◆ Text segment ◆
+++++

LeetCode 1717 - Maximum Score From Removing Substrings

The problem gives us a string s and two scoring rules: - Removing the substring "ab" earns x points. - Removing the substring "ba" earns y points. We may perform these removals as many times as possible, in any order we choose.

LeetCode Problem 1717

Difficulty: 🟡 Medium
Topics: String, Stack, Greedy

Solution

Problem Understanding

The problem gives us a string s and two scoring rules:

  • Removing the substring "ab" earns x points.
  • Removing the substring "ba" earns y points.

We may perform these removals as many times as possible, in any order we choose. Every time we remove a substring, the remaining characters close together, which may create new removable substrings. The goal is to maximize the total score.

The important detail is that the order of removals matters. Removing one substring can prevent another removal later, or create a new opportunity. Because of this, a greedy strategy is required instead of simply counting occurrences.

For example, consider the string "aba":

  • If we remove "ab" first, we gain x points and are left with "a".
  • If we remove "ba" first, we gain y points and are left with "a".

We can only perform one removal, so we should choose whichever gives the larger score.

+++++

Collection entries
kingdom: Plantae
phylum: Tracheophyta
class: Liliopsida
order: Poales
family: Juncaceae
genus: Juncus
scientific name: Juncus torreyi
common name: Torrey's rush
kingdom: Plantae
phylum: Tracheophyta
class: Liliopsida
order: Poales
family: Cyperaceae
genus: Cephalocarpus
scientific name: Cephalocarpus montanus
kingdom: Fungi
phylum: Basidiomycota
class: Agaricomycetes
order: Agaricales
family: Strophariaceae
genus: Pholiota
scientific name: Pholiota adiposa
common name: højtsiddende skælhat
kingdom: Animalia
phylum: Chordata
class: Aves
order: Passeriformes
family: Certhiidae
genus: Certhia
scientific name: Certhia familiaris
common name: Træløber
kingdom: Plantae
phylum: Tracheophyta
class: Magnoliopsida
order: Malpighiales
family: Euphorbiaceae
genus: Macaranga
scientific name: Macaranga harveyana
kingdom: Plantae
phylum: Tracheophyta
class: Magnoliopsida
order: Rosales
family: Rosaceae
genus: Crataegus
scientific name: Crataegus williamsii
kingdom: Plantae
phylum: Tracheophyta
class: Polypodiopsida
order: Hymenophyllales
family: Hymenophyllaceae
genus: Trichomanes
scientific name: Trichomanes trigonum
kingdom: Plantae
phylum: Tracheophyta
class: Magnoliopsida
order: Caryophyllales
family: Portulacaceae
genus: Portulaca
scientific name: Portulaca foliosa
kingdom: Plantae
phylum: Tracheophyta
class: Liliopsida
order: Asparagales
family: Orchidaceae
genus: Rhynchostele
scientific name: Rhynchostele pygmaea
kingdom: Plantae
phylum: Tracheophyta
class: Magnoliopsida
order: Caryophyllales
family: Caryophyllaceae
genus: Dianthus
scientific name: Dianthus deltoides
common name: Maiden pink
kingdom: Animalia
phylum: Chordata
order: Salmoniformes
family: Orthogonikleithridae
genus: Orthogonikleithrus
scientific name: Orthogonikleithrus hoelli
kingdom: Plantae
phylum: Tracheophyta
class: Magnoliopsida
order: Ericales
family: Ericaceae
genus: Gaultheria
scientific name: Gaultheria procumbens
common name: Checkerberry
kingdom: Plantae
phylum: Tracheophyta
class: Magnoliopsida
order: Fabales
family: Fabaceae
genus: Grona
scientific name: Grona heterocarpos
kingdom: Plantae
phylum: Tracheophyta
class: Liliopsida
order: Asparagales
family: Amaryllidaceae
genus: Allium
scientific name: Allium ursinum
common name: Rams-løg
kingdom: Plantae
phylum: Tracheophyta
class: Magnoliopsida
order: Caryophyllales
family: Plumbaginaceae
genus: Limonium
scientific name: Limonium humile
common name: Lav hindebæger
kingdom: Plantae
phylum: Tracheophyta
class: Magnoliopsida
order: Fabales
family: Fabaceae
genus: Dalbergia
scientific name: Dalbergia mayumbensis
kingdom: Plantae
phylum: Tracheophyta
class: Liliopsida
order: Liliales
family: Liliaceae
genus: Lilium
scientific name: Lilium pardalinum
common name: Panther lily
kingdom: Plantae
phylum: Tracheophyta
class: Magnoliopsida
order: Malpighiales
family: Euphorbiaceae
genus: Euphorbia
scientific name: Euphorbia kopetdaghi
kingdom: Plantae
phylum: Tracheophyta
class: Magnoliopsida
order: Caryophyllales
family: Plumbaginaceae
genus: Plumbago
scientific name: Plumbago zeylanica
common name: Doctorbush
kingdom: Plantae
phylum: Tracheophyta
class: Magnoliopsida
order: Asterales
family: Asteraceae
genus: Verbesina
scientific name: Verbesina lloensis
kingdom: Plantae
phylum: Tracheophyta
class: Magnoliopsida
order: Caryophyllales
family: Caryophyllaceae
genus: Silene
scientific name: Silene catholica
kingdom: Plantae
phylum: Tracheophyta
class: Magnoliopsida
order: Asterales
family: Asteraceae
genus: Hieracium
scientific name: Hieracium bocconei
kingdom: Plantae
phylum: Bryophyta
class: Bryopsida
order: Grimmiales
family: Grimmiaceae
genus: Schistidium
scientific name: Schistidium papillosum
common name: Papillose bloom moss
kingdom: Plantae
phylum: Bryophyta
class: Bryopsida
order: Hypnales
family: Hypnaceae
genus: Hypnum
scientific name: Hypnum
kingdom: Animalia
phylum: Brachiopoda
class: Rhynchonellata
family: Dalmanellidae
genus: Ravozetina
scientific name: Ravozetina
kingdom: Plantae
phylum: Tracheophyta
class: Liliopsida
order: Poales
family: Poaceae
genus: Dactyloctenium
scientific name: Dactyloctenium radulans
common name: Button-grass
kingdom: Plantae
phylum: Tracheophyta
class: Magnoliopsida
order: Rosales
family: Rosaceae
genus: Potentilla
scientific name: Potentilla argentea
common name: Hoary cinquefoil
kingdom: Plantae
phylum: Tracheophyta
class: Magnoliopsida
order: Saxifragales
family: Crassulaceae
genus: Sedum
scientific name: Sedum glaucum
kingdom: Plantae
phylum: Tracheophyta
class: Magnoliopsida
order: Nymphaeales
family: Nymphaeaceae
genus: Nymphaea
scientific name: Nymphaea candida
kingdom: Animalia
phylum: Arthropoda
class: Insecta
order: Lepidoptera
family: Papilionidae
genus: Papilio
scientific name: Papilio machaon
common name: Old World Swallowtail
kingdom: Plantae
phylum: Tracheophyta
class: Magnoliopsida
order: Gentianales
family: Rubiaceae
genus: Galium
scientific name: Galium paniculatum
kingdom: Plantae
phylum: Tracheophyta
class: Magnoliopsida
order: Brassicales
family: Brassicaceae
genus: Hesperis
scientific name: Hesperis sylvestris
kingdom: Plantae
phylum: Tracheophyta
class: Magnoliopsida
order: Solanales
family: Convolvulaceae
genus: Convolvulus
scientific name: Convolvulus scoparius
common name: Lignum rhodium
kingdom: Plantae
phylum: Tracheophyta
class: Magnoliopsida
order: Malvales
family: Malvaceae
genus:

+++++

◆ Objectives ◆
[1] Reproduce the passage of the LeetCode 1717 explanation between "Problem Understanding" and "the total score.", inclusive.
[2] Render this sentence from the LeetCode 1717 explanation into Spanish: "Every time we remove a substring, the remaining characters close together, which may create new removable substrings."
[3] Carry on the LeetCode 1717 explanation from its final sentence.

◆ Answers by task ◆
[1]
Problem Understanding

The problem gives us a string s and two scoring rules:

  • Removing the substring "ab" earns x points.
  • Removing the substring "ba" earns y points.

We may perform these removals as many times as possible, in any order we choose. Every time we remove a substring, the remaining characters close together, which may create new removable substrings. The goal is to maximize the total score.

[2] Cada vez que eliminamos una subcadena, los caracteres restantes se juntan, lo que puede crear nuevas subcadenas eliminables.

[3]
The input size can be as large as 10^5, which immediately tells us that expensive backtracking or recursive exploration of all possibilities will not work. We need a solution that is close to linear time.

Another important observation is that only the characters 'a' and 'b' matter for scoring. Any other character acts like a separator because substrings cannot cross over it. For example:

"aabxbaa"

The character 'x' splits the problem into two independent sections:

"aab" and "baa"

This greatly simplifies the structure of the problem.

Several edge cases are important:

  • Strings with no "ab" or "ba" substrings should return 0.
  • Strings containing only 'a' or only 'b' cannot produce any score.
  • When x > y, removing "ab" first is optimal.
  • When y > x, removing "ba" first is optimal.
  • Large alternating patterns such as "abababab" can produce many overlapping choices and will break naive greedy implementations that do not process removals carefully.

Approaches

Brute Force Approach

A brute force solution would try every possible removal sequence.

At each step:

  1. Search the current string for all "ab" and "ba" substrings.
  2. Remove one possibility.
  3. Recursively continue on the smaller string.
  4. Track the maximum score among all choices.

This approach is correct because it explores every valid sequence of operations. Eventually, it finds the optimal score.

However, the number of possible removal orders grows exponentially. Every removal changes the string structure, creating many branching possibilities. Even for moderate string lengths, the number of states becomes enormous.

Since the string length can reach 10^5, this approach is completely infeasible.

Key Insight

The critical observation is that we should always prioritize the higher scoring substring first.

Suppose:

  • x > y

This means removing "ab" is more valuable than removing "ba".

If we remove a lower value pair first, we may destroy an opportunity to remove a higher value pair later. Therefore, greedily taking the higher value pair whenever possible is optimal.

For example:

"abab"

If x = 10 and y = 1:

  • Removing "ba" first gives only 1.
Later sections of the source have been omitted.